The Listening Sea
22 feet by five oil on canvas
In January of this year, I received an email from Matthew Lanyon inviting me to write something about his work. I knew neither him nor the work, but when he described how he went in to purdah for a year or so to produce a single big painting, and how the current one measured 22 feet by 5, I wrote back at once: I could visit him in early February.
His reply came arranged in short lines, giving it the appearance and rhythm of free verse:
thanks your swift
february fine
map attached.
The attachment was headed ‘fairly useful map’, and as I squinted to read the scanned image, I found myself pulled into a hand-drawn odyssey around the hinterland between St Ives and Penzance. The coast was an exuberant freehand frame and each little track and road was marked either ‘yes’ or ‘no’, as if they were choices on a Bunyanesque adventure. This was Matthew Lanyon country.
In the end I had to postpone the February meeting but that only meant a prolonging of his wonderful emails - dry pithy declarations and brief narratives, glimpses of the wide-ranging world he inhabits and from where his work comes. In one he told the story of how, years ago, he’d bought a great batch of binder twine at a farm sale, but then couldn’t work out what to do with it:
‘I wrote to NASA with a project to
take a roll of the stuff up in space
have an astronaut chuck it out the back door
remembering, like I don’t mostly
to tie the end off, imagine ariadne’d…
now, each of these rolls is about
two thousand feet long and
according to newton
one will go on unravelling, after a suitable shove
in one long beautiful straight line
out in space until it gets to
the end of its end of
its end’
NASA thanked him, he said, and told him they’d keep the idea on file ‘just in case’.
So on a damp March day, I printed out the ‘fairly useful map’ and drove west, crawling through the mist of west Penwith to the end of the end lane. Matthew was there in his granite cottage, his face full of smiles and good humour, and topped by an impressive set of curls. He was wearing a blue boiler suit lined with red quilt. He had the large hands and physique of a man built to forge something new from the world’s raw materials.
Until he took up painting in the late 1980s, Lanyon had worked in the building trade and as we walked through a lean-to at the back of the cottage, we passed benches full of tools and materials. In the roof was a stack of 9x3 Douglas fir for making frames.

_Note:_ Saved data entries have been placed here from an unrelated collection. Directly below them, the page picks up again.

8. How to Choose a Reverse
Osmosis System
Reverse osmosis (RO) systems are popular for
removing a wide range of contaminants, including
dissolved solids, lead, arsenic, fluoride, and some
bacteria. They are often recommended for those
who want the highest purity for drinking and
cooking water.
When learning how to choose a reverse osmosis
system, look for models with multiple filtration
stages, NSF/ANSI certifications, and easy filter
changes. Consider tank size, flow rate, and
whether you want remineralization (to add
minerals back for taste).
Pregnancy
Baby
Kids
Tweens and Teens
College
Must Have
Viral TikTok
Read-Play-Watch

The garden itself was a collection of clapboard sheds and workshops. Each was a cluttered showcase of his years as an artist - as if once he’d exhausted the capacity of one, he moved on to start filling the next. In the first were examples of a series of works from a few years ago when he took dozens of tiny homoeopathic remedy bottles, filled them with placebos and wrote on their labels snatches of thought and overheard conversation: ‘better ancestors’ or ‘It’s collage Jim, but not as we know it’ or simply ‘I’m out’.
In the next shed were some of his larger paintings laid out flat on a specially built platform. Climbing a set of step-ladders, I gazed down on Spiral Form. Matthew explained the image, calling out from across the room. It was based on a small drawing of his father’s, from which Matthew had constructed a geometric image of west Penwith and the alignment of Mount’s Bay with the rising sun. Gingerly I reached the top step and took in the bird-s eye view.

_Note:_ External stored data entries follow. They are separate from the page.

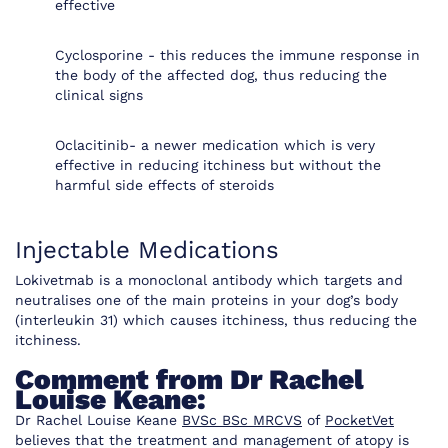
effective
Cyclosporine - this reduces the immune response in
the body of the affected dog, thus reducing the
clinical signs
Oclacitinib- a newer medication which is very
effective in reducing itchiness but without the
harmful side effects of steroids
Injectable Medications
Lokivetmab is a monoclonal antibody which targets and
neutralises one of the main proteins in your dog’s body
(interleukin 31) which causes itchiness, thus reducing the
itchiness.
Comment from Dr Rachel
Louise Keane:
Dr Rachel Louise Keane
BVSc BSc MRCVS
of
PocketVet
believes that the treatment and management of atopy is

‘I love ladders,’ shouted Matthew. ‘My accountant asked me why I needed to buy eight ladders in one year. To look at paintings, I told him.’

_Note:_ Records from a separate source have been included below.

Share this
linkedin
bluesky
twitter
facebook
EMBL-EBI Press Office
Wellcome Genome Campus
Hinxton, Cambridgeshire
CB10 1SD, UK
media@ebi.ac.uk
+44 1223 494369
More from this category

And so to the last studio and The Listening Sea, this year’s mega-painting. It was fixed to one wall, seven yards of image in his crisp, trademark palette and semi-abstract swirl of shapes and textures. Striding along it, standing back, going in close to read his notes scribbled around its edge, a web of narrative began to emerge – of the ‘gentry coming down the line’ to St Ives station, a ‘bull reading text’, ‘Trencrom Hill in the snow’ and a woman in the tower of Godrevy lighthouse holding one end of a hammock.
Pervading them all were the particularities of west Cornwall and the experience of it – the Camborne-Redruth by-pass at night (a series of red dots of brake lights strung ogham-like along a line) or ‘sunrise over Godolphin on 22 February’ or simply ‘Perranporth airfield’ – Perranporth, where Matthew’s father Peter learned to fly gliders, a pursuit that led to his sudden death when Matthew was just thirteen.
The painting had been an exhausting process, and beside the great animate expanse of canvas, Matthew himself looked diminished. It was as if something of his vigour had been transferred to the painting.
Outside the mist had set in more closely, a formless mantle of greyish-white that had been gently coaxing the garden away from the fixed earth as we stood in the studio. Crossing the ground at our feet was a row of cat’s eyes, as if we stood on a length of abandoned road. Matthew rediscovered his energy in explaining them – picking out an alignment of the sun’s rising over Trencrom Hill on the summer solstice.
‘There – and there.’ He chopped the air precisely, swivelling through one hundred and eighty degrees. ‘North-east and south-west.’
And his large maker’s hand was suspended there for a moment, a cutting-tool powered by the great whirring engine of his thought, a blade pointing out into the blank ambiguity of the mist.